Alfie Meadows retrial aborted, new date set for February

AlfieMeadows

The retrial of two protesters charged with public order offences following a student demonstration in 2010 has been aborted three weeks into the trial after a series of illnesses.

Alfie Meadows and Zac King, who were arrested following the December 9 demo when parliament voted to allow universities to triple tuition fees, will face a third trial in February.

 

The decision was made  by Judge Moore after a member of the defence team was taken ill on Monday. The Judge had taken Thursday and Friday off sick last week himself and a barrister was unable to attend court this Thursday adding more than a week to the trial.

The continuous delays meant  the case was set to head into a fifth week and possibly sixth with jurors usually only expected to sit for two.

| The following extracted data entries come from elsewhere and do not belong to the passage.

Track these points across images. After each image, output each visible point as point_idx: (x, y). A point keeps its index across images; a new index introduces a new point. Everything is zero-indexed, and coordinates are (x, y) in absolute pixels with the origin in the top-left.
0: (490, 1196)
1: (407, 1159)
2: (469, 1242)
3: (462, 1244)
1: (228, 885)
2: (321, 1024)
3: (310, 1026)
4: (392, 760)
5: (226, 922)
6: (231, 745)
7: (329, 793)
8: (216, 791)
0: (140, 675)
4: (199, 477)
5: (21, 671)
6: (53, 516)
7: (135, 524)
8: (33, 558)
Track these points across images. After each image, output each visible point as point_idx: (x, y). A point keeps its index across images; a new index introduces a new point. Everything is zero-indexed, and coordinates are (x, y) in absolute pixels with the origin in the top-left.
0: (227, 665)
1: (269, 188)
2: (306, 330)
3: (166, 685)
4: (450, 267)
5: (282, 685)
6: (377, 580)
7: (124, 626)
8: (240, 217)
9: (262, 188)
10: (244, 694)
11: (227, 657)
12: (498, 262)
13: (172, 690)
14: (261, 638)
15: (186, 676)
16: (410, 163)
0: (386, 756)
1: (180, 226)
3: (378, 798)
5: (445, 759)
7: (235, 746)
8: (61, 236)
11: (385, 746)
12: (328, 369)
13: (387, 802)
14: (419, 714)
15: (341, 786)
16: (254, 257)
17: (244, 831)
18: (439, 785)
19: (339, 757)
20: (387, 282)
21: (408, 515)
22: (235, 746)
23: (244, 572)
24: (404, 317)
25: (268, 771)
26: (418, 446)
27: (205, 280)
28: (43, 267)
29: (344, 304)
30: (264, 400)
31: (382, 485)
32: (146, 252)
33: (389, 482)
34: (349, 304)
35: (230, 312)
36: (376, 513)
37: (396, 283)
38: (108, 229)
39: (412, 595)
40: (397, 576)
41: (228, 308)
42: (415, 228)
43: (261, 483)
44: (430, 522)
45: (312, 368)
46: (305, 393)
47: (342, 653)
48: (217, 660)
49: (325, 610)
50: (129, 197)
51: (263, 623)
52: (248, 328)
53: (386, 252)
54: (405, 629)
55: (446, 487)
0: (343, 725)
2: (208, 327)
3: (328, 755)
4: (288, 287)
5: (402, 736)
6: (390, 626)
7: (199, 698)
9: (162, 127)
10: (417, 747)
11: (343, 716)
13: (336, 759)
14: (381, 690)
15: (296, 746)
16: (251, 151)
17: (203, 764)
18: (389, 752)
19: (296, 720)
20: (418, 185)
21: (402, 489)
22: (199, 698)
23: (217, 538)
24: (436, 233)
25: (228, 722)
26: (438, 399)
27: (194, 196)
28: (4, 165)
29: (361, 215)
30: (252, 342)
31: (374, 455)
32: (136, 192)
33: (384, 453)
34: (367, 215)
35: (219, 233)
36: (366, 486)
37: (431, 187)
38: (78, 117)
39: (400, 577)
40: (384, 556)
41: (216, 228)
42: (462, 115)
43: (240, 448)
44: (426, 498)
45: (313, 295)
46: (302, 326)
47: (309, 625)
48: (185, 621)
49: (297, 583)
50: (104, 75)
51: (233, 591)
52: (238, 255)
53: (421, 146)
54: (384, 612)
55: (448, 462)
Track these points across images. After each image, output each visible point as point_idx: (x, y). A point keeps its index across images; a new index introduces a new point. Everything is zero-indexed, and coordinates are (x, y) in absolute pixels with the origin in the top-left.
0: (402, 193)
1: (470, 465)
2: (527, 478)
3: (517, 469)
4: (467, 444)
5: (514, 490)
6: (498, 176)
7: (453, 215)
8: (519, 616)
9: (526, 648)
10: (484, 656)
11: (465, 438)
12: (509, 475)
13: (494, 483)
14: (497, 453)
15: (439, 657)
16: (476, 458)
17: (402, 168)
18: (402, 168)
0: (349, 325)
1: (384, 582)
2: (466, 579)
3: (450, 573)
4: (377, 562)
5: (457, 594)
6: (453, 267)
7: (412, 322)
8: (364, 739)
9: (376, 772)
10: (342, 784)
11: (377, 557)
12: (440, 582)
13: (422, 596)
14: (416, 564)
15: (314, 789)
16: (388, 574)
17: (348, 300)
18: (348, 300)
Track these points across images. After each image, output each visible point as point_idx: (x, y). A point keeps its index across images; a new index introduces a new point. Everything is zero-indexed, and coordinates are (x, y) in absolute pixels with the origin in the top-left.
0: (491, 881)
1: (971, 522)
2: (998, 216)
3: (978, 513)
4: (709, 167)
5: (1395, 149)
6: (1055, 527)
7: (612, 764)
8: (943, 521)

In a statement the defendants’ solicitors, Christian Khan, said: ‘The jury in the retrial of Alfie Meadows and Zac King at Woolwich Crown Court was discharged today. His Honor Judge Moore made the decision after a number of illness related delays in the proceedings.’

The decision means Meadows will no longer be represented by Michael Mansfield QC, who had acted on his behalf until now, due to existing commitments next year.

Meadows suffered a serious head wound – that police described as life-threatening – during the march in 2010,  after he was struck on the head with a police baton.

However, while King was arrested the following day, Meadows was not arrested until March the following year after he filed a complaint with the IPCC against the police.

The first trial at Kingston Crown Court saw several protesters acquitted for violent disorder, two pleaded guilty and the jury failed to decide on Meadows and King.

Proceedings at Woolwich Crown Court, which began on 29 October, have been beset by delays with the illnesses only the latest.

Other hold-ups were caused by the judge dealing with previous cases, efforts to fit witnesses in at convenient times and setting up video equipment to show evidence.

After recovering from brain surgery following the assault, being forced to drop out of university and enduring two long trials – one failing to reach a verdict and the other aborted – it has been a long two years for Meadows.

The former philosophy student, was said to be distraught over the decision which will put his life on hold for a further three to four months.

Nina Power, a philosophy lecturer and activist who has supported Alfie throughout, said: “It’s pretty depressing. It’s going to be two and a quarter years by the time this is dealt with. It feels like just another punishment. It’s as if they are sending out a warning message to others.”

Meanwhile scores of supporters on social media called for the case to be kicked out with questions being raised over the cost and public interest in pursuing the trial.

According to the Crown Prosecution Service’s own guidelines the public interest in holding a retrial depends on the seriousness of the offence, the length of time since the offence was committed, whether the defendant is in custody, the likely sentence if convicted and the consequences of not proceeding – for example on co-defendants.

It is rare for a case to be tried a third time with the CPS itself recommending against it, but under the circumstances it is unlikely this would apply.

Only recently the Crown dropped its racism case against PC Alex MacFarlane who was recorded telling a black suspect ‘the problem with you is you will always be a nigger’ following two hung juries.